Since 1936 the law has been settled and clear that "the power of Congress to authorize the expenditure of public moneys for public purposes is not limited by the direct grants of legislative power found in the Constitution." That means that even if Congress can not order a State to do something, it can give grants of money to induce the States to do whatever it is Congress wants to get done; as long as the money is for the general welfare, a proper federal interest in the matter, and no express prohibition against the government doing any such thing. And the option presented to the State must be clear; "if you accept the money such and such follows, and if you do not."

It is this power of Congress to spend federal dollars that was approved by the Supreme Court as the basis for finding Social Security, Medicaid, and many other federal grant programs constitutional.
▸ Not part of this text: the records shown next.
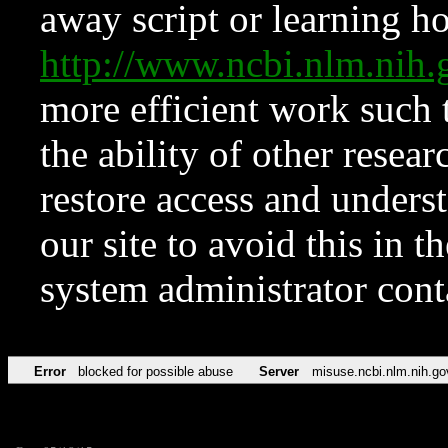
away script or learning how
http://www.ncbi.nlm.ni
more efficient work such 
the ability of other resear
restore access and underst
our site to avoid this in t
system administrator con
Error
blocked for possible abuse
Server
misuse.ncbi.nlm.nih.go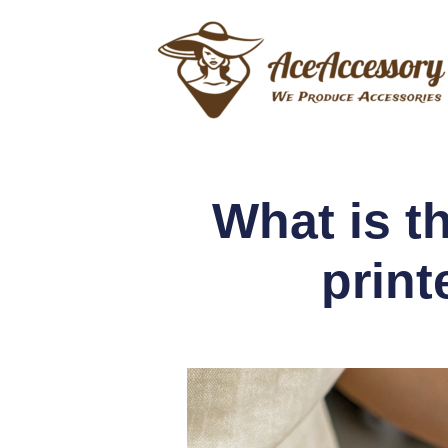
What is t
print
The opponents of the ACA are arguing that because if a State refuses to accept the additional dollars being made available under the ACA it will lose all its Medicaid dollars, the law is "coercive" and therefore unconstitutional.

One further thought and then a prediction. The further thought assumes that Chief Justice Roberts cares about how history will see his stewardship of the Court. There have been famous and infamous  Chief Justices. John Marshall is universally thought of positively; Roger Taney the author of the Dred Scott decision obviously equally negatively. Interestingly Earl Warren is considered either, depending on whom one asks.  I doubt that Chief Justice Roberts wants to be the Chief who in effect leads the Court to overrule the New Deal, and leave the national government no more power than it had under Harding and Coolidge to meet our current and future problems.
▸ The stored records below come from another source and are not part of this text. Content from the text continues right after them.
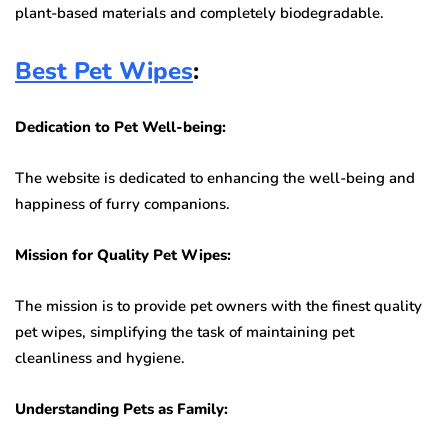
plant-based materials and completely biodegradable.
Best Pet Wipes
:
Dedication to Pet Well-being:
The website is dedicated to enhancing the well-being and
happiness of furry companions.
Mission for Quality Pet Wipes:
The mission is to provide pet owners with the finest quality
pet wipes, simplifying the task of maintaining pet
cleanliness and hygiene.
Understanding Pets as Family:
Thus, if I may indulge myself in a bit of constitutional dreaming, might it come to pass that CJ Roberts writes a majority opinion for 6 Justices, Justices Breyer, Ginsberg, Kagen, Kennedy, Sotomayor, and himself, finding the individual mandate constitutional, but striking down the provision of the Medicaid expansion that would take away all Medicaid dollars from the States that chose not to participate. The opinion would strongly affirm the constitutionality of Social Security and other laws, but establish a limit of the ability of Congress to use money in as heavy handed a manner as it did in the ACA. Under the Constitution the States have an important independent role to play. That is why they must be given a choice as to how they operate within their own borders, so to speak. The opinion would conclude that facing the loss of all Medicaid money even for programs unrelated to the ACA is not a choice, it is coercion.
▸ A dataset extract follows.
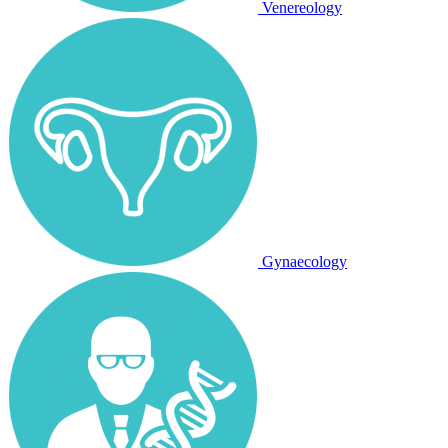
Venereology
Gynaecology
Such a ruling would be a win for Congress' power to regulate effectively the modern complex interconnected economy; but a defeat for Congress' power to "bribe" the States into doing it Congress' way. This might be viewed as an exercise of judicial restraint and prudence comparable Chief Justice Marshall's ruling in Marbury v. Madison. Chief Justice Marshall ruled that the Court had the last word on the meaning of the Constitution against the views of President Jefferson, while at the same time ruling that the Court had no authority to order the President to give Marbury the job Jefferson had just refused to give him.

Comes June we will no longer have to wonder, hope, or worry. We'll know. The Court does have and should have the last word, unless and until the people say otherwise!